# Task
Could you copy every line of the data that contains the word "down"?

# Recorded information
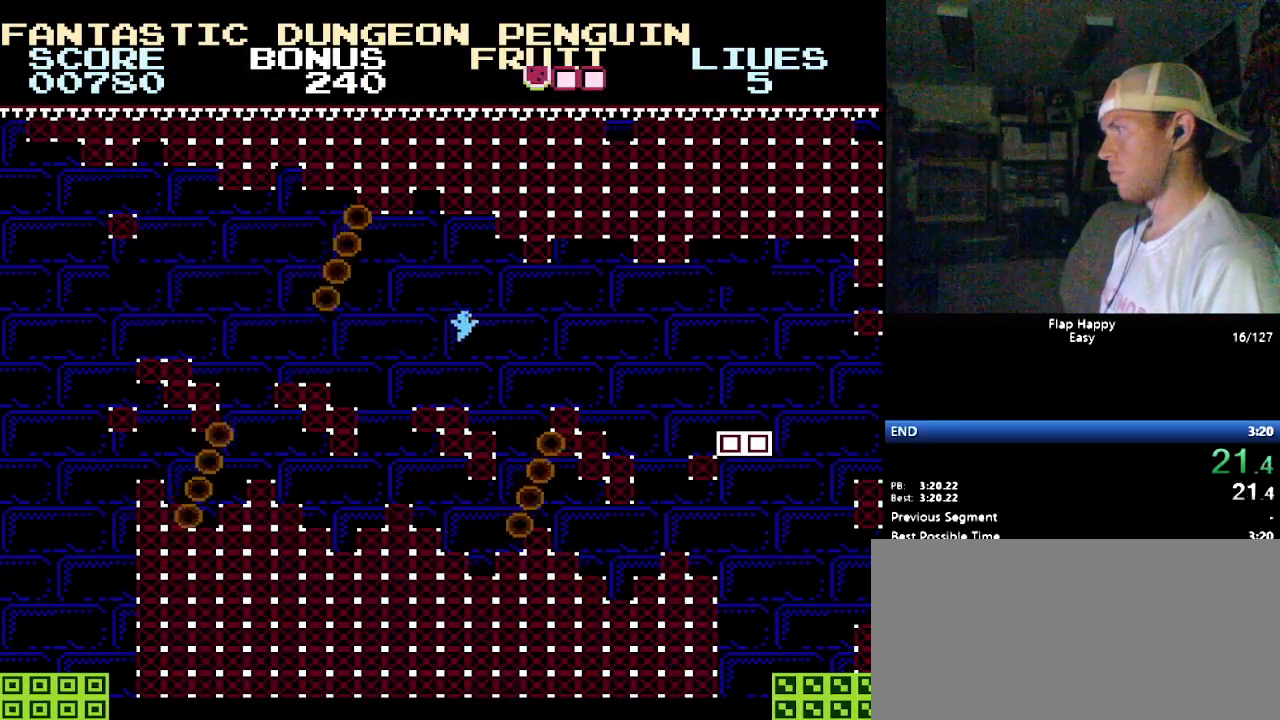
{"buttons": ["DPAD_RIGHT"], "events": [[190, "B", "down"], [397, "B", "up"]]}
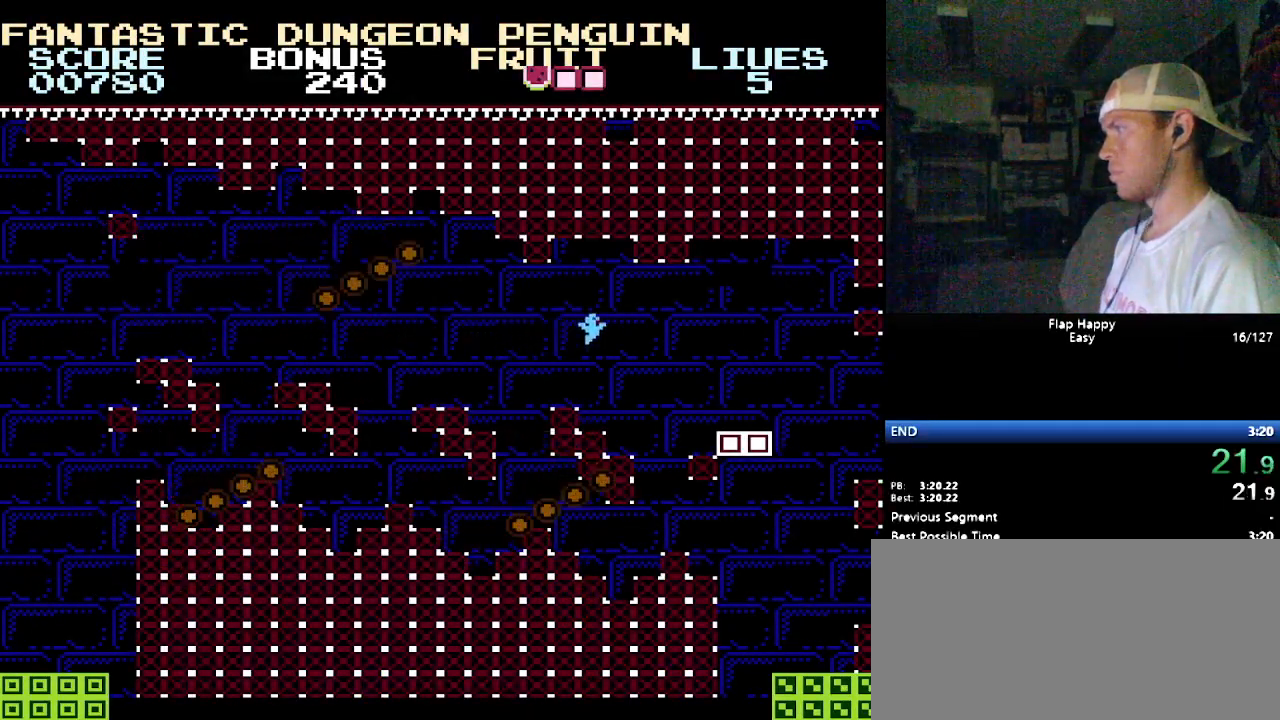
{"buttons": ["DPAD_RIGHT"], "events": []}
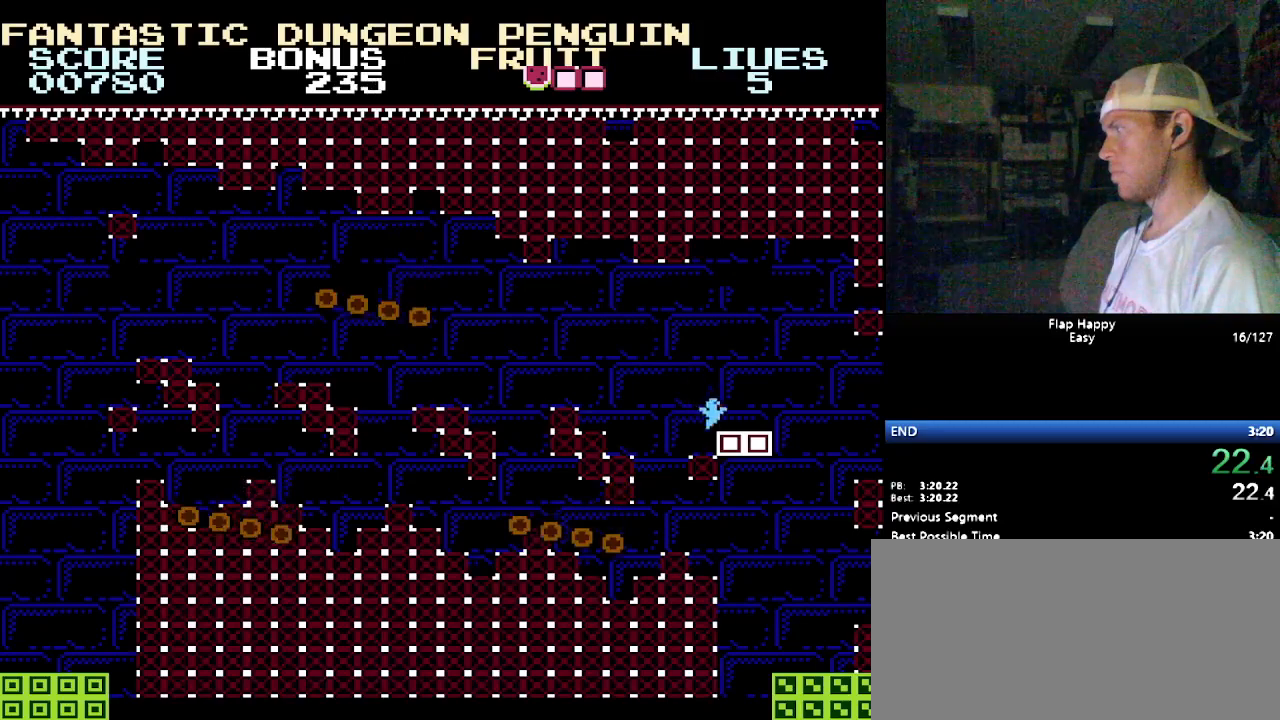
{"buttons": ["B", "DPAD_LEFT"], "events": [[86, "B", "down"], [86, "DPAD_LEFT", "down"], [86, "DPAD_RIGHT", "up"], [190, "B", "up"], [448, "B", "down"]]}
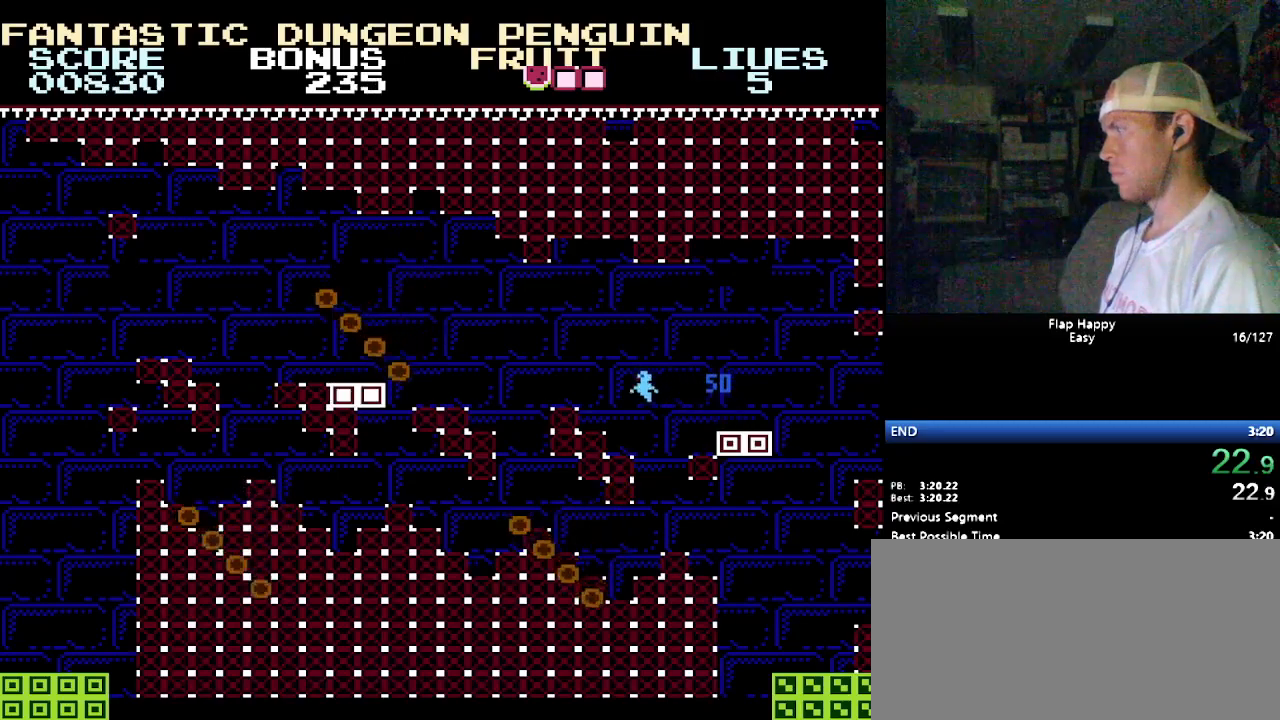
{"buttons": ["B", "DPAD_LEFT"], "events": [[103, "B", "up"], [431, "B", "down"]]}
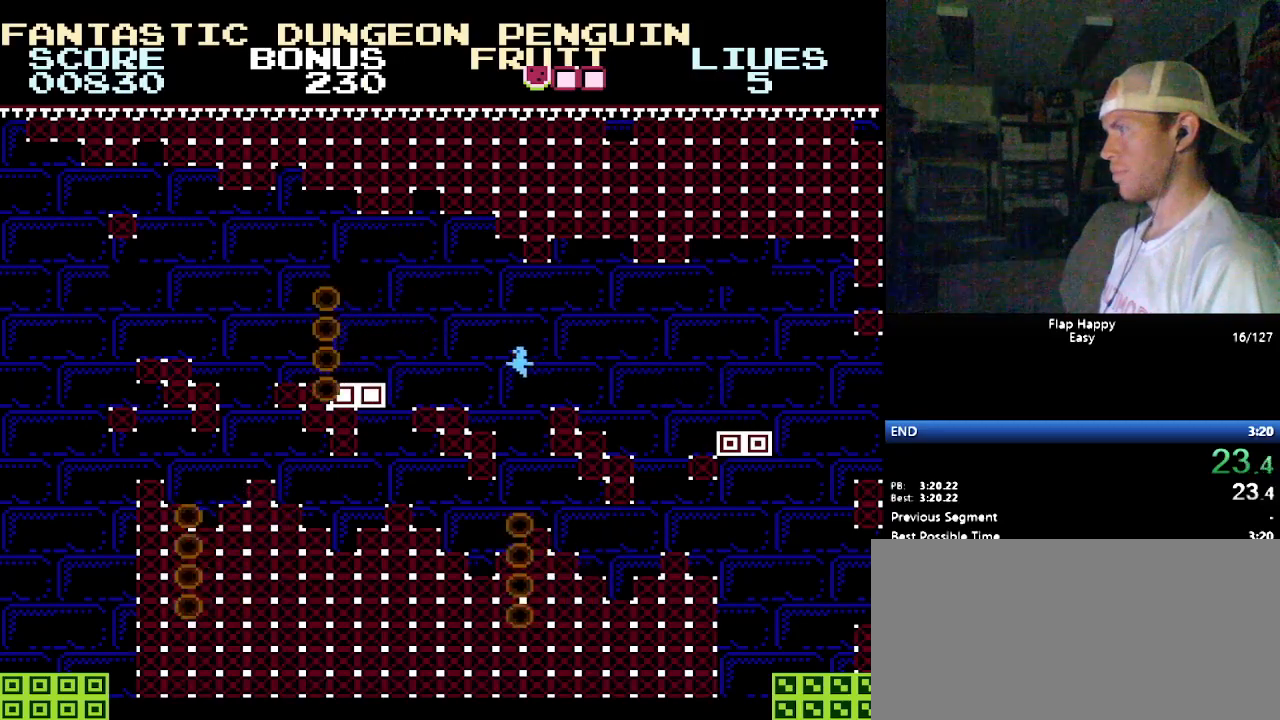
{"buttons": ["DPAD_LEFT"], "events": [[52, "B", "up"]]}
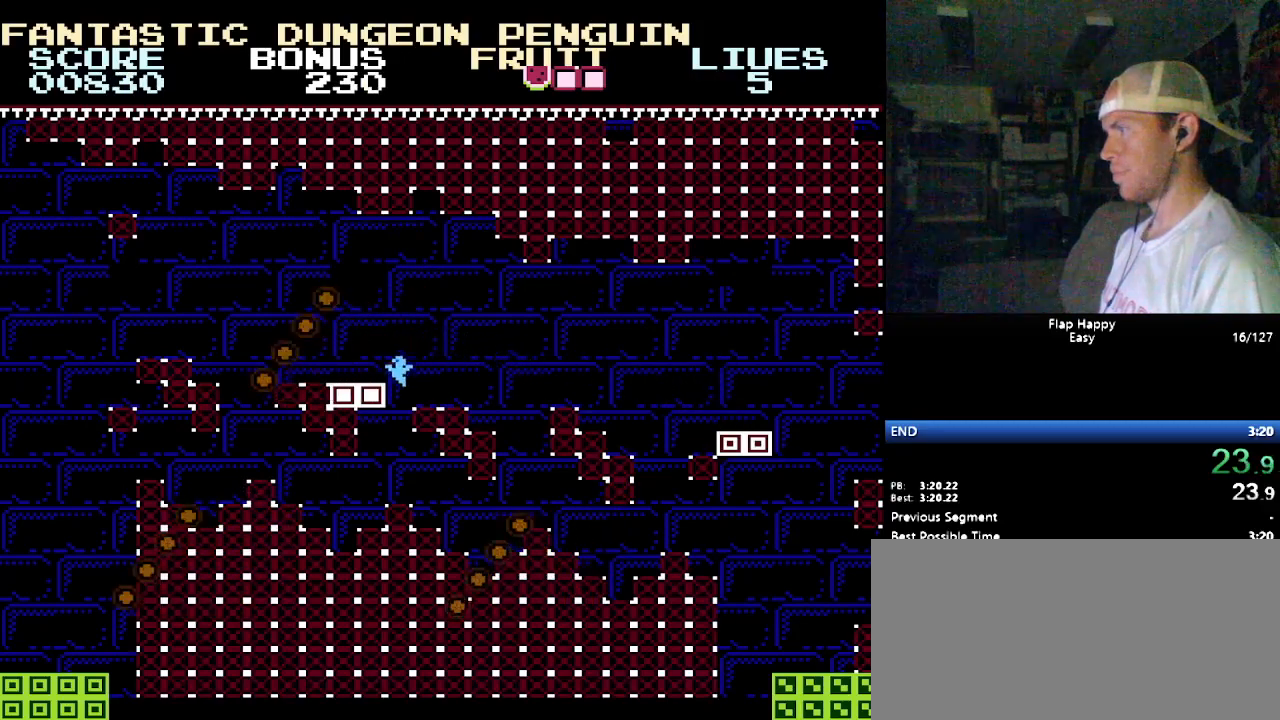
{"buttons": [], "events": [[86, "B", "down"], [138, "DPAD_LEFT", "up"], [138, "DPAD_RIGHT", "down"], [172, "B", "up"], [224, "B", "down"], [241, "DPAD_RIGHT", "up"], [345, "B", "up"], [397, "B", "down"], [466, "B", "up"]]}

# Result
{"buttons": ["DPAD_RIGHT"], "events": [[190, "B", "down"], [397, "B", "up"]]}
{"buttons": ["B", "DPAD_LEFT"], "events": [[86, "B", "down"], [86, "DPAD_LEFT", "down"], [86, "DPAD_RIGHT", "up"], [190, "B", "up"], [448, "B", "down"]]}
{"buttons": ["B", "DPAD_LEFT"], "events": [[103, "B", "up"], [431, "B", "down"]]}
{"buttons": [], "events": [[86, "B", "down"], [138, "DPAD_LEFT", "up"], [138, "DPAD_RIGHT", "down"], [172, "B", "up"], [224, "B", "down"], [241, "DPAD_RIGHT", "up"], [345, "B", "up"], [397, "B", "down"], [466, "B", "up"]]}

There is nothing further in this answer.